Re: [mpls-linux-devel] Re: 2.6 Spec: Random comments.

SourceForge Headquarters 225 Broadway Suite 1600 San Diego, CA 92101 +1 (858) 422-6466

On Fri, 2004-02-13 at 12:12, James R. Leu wrote:

> > >From user space this would look like:
> > 
> > l2c mpls ilm add dev eth0 label 22 nhalg roundrobin nhid 2 nhid 3 nhid 4
> 
> What about adding a new func ptr to the protocol driver.  Then we could
> do protocol dependent stuff like hashing the IPv4|6 header or ethernet
> header (ethernet over MPLS).

Ok, so you are looking at only IP packets at the edge of an MPLS
network. Describe a little packet walk. Are you planning to 
not use the ECMP features?

> The task is trival if the stack only has one label, for more then one label
> we would have to be creative.  Hashing the label stack, or use the PW ID
> (suggestion in PWE3 WG which adds a word after the labelstack to indicate
> what protocol lies below.)  The PW ID could be used to lookup the protocol
> driver to generate the hash.

Point me to some doc if you dont mind. Is this for some of the VPN
encapsulations?

> Or of course we could just add an options for which algo to use.

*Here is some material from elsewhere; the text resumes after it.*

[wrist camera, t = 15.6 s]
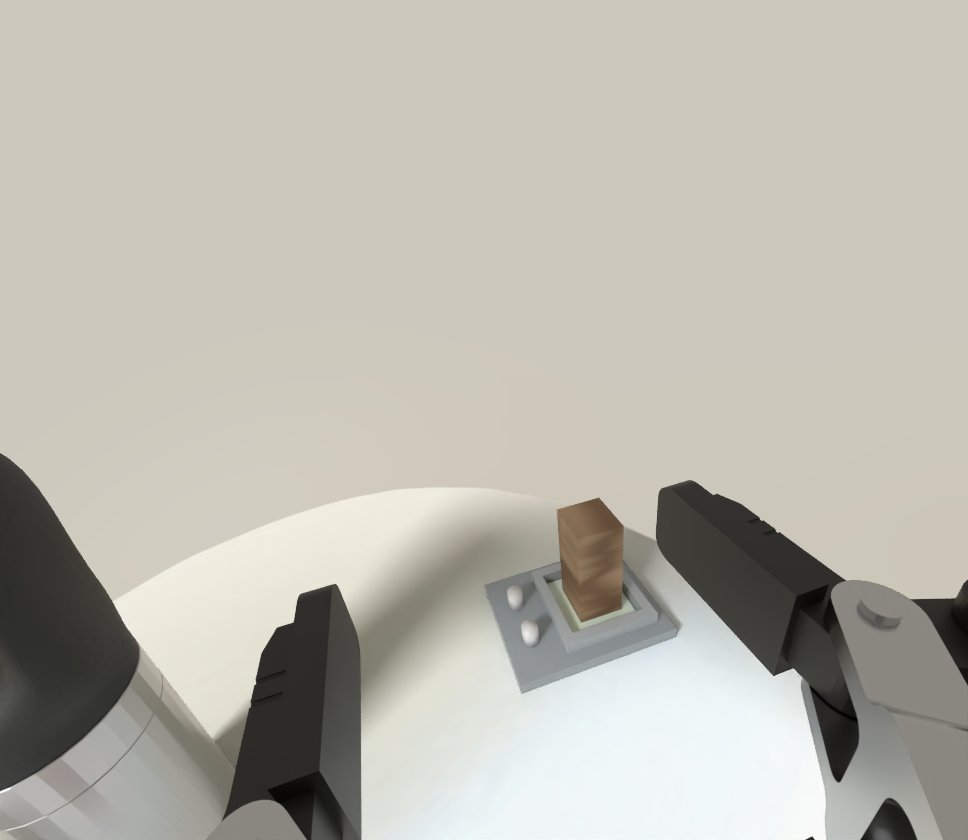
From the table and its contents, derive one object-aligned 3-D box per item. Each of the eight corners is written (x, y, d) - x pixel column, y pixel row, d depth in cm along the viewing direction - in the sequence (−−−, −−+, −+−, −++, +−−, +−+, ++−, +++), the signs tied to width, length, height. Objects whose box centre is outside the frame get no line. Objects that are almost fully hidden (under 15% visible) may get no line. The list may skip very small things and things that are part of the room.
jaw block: (581, 622, 42) (577, 539, 38) (562, 588, 46) (557, 509, 41) (621, 609, 43) (623, 526, 38) (599, 576, 47) (598, 497, 42)
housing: (521, 693, 38) (518, 671, 37) (486, 592, 49) (482, 572, 47) (676, 636, 41) (678, 614, 40) (611, 552, 52) (611, 532, 50)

Note what i suggested is only for ILM level; And there you could add any
algorithms you want. With the protocol driver are you suggesting to do
something at the IPV4/6 FTN level only?

> Here are some snippits.  I think XFRM may remove the need for these,
> but for now it works.

> Setup the dst stacking
> ----------------------
> 
>     net/mpls/mpls_output.c
> 
>     int
>     mpls_set_nexthop (struct dst_entry *dst, u32 nh_data, struct spec_nh *spec)
>     {
>             struct mpls_out_info *moi = NULL;

I take it mpls_out_info is an nhlfe entry?

>             MPLS_ENTER;
>             moi = mpls_get_moi(nh_data);
>             if (unlikely(!moi))
>                     return -1;
>                                                                                     
>             dst->metrics[RTAX_MTU-1] = moi->moi_mtu;
>             dst->child = dst_clone(&moi->moi_dst);
>             MPLS_DEBUG("moi: %p mtu: %d dst: %p\n", moi, moi->moi_mtu,
>                     &moi->moi_dst);
>             MPLS_EXIT;
>             return 0;
>     }
> 
>     mpls_set_nexthop is called from ipv4:rt_set_nexthop and from
>     ipv6:ip6_route_add (I have a 'special nextop' system developed which
>     would be replaced by XFRM).  It is very similar to your RTA_MPLS_FEC,
>     but has 2 pieces of data a RTA_SPEC_PROTO and RTA_SPEC_DATA.  It is
>     intended for multiple protocols to be able to register special nexthop.
>     Right now only MPLS registers :-)  Again I have every intention of
>     ripping it out in favor XFRM.
> 
> Using the dst stack
> -------------------
> 
>     net/ipv4/ip_output.c
> 
>     static inline int ip_finish_output2(struct sk_buff *skb)
>     {
>             struct dst_entry *dst = skb->dst;
>             struct hh_cache *hh = dst->hh;
>             struct net_device *dev = dst->dev;
>             int hh_len = LL_RESERVED_SPACE(dev);
> 
>             if (dst->child) {
>                     skb->dst = dst_pop(skb->dst);
>                     return skb->dst->output(skb);
>             }
>     ...
> 
>     Something very similar exists in net/ipv6/ip6_output.c ip6_output_finish() 
> 

On the outset this does look a bit cleaner but i would have to ping my
brain on Daves approach. Take a look at his code.
Q: Can you stack more than one of those dsts? If yes, then it may be
even safer to have the nhlfe_route in the dst instead, no?
i.e how sure can you be that child will be MPLS related; in other case
it is guaranteed to (it does say dst->xxmplsxx).
There are a few pieces for the current approach that i didnt like ;
example the net_output_maybe_reroute() thing. Or having to mod dst.c
to add ifdefs for MPLS. There could be a marriage of the two approaches
maybe?

cheers,
jamal